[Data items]
··········

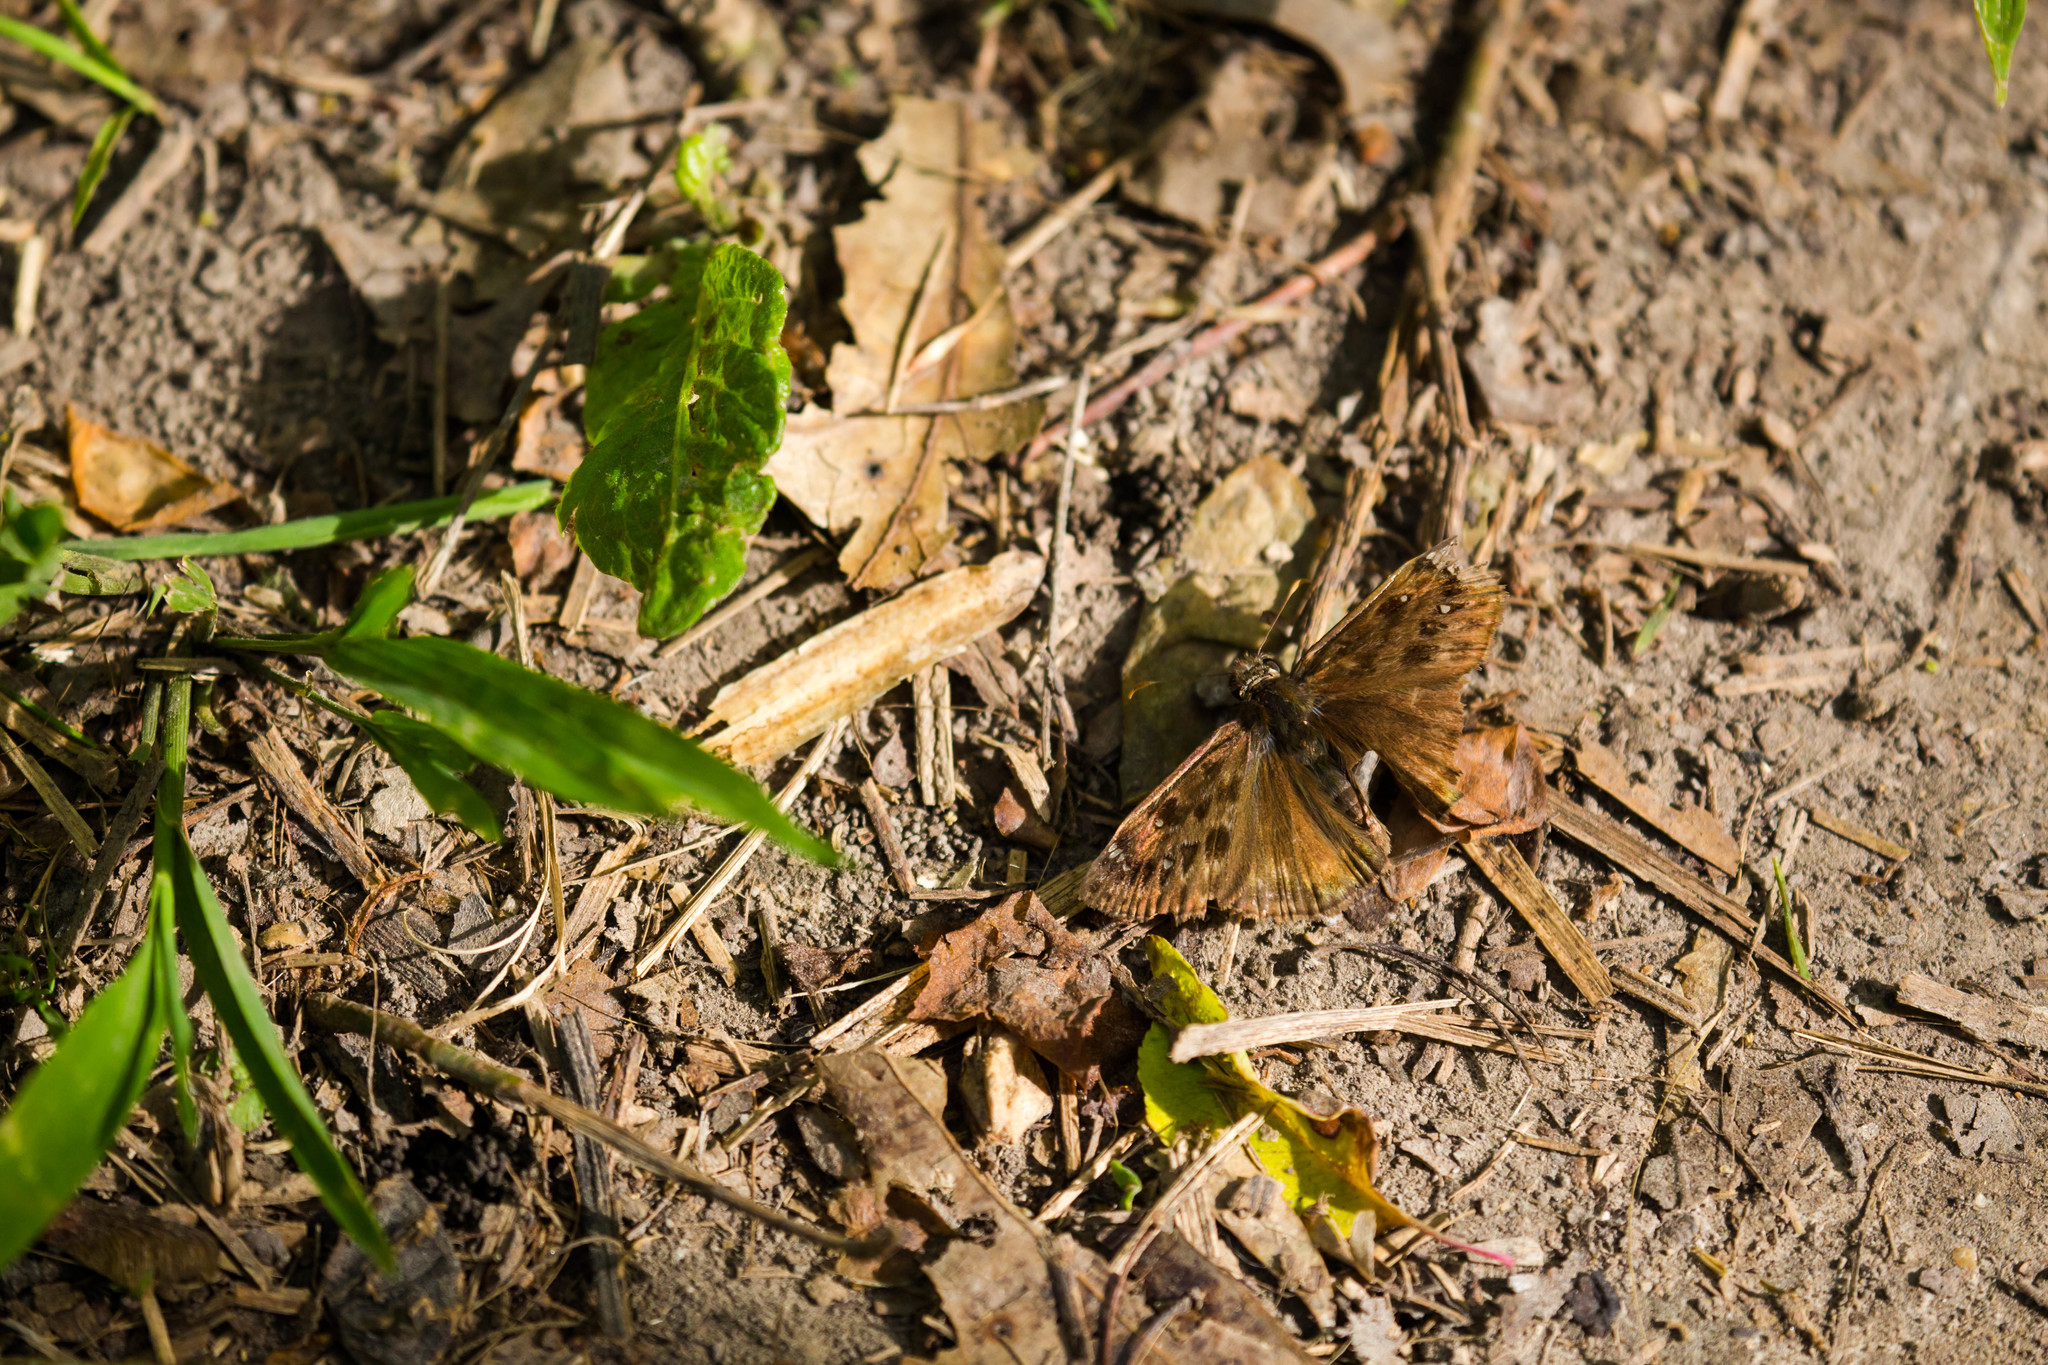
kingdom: Animalia
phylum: Arthropoda
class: Insecta
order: Lepidoptera
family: Hesperiidae
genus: Erynnis
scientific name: Erynnis horatius
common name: Horace's duskywing
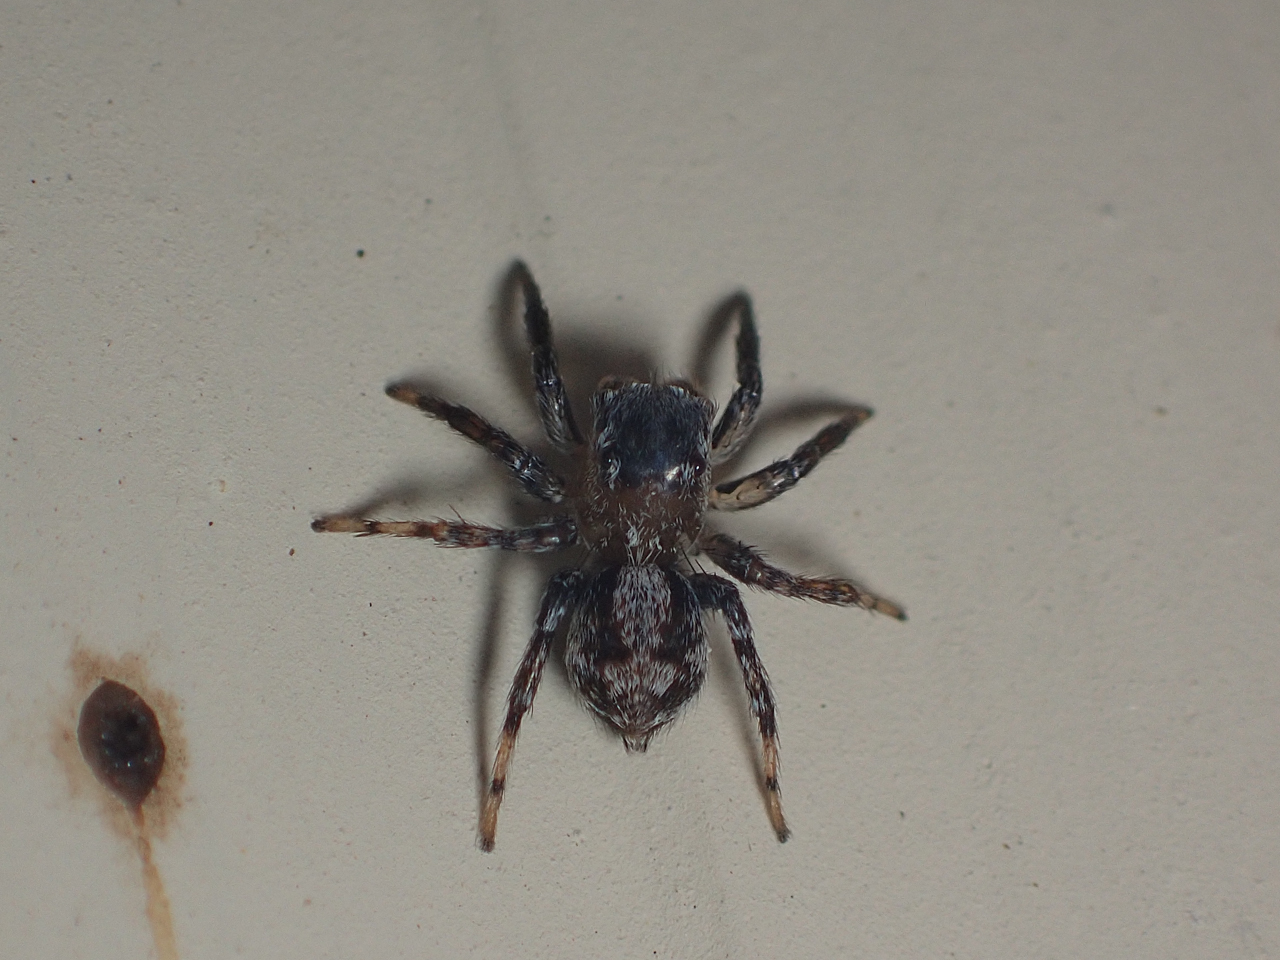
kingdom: Animalia
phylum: Arthropoda
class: Arachnida
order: Araneae
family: Salticidae
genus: Naphrys
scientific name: Naphrys pulex
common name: Flea jumping spider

··········

> [Exercise description]: Quote every text line from the listing above without changing anything, and leave out the pictures.

> [Finished answer]:
kingdom: Animalia
phylum: Arthropoda
class: Insecta
order: Lepidoptera
family: Hesperiidae
genus: Erynnis
scientific name: Erynnis horatius
common name: Horace's duskywing
kingdom: Animalia
phylum: Arthropoda
class: Arachnida
order: Araneae
family: Salticidae
genus: Naphrys
scientific name: Naphrys pulex
common name: Flea jumping spider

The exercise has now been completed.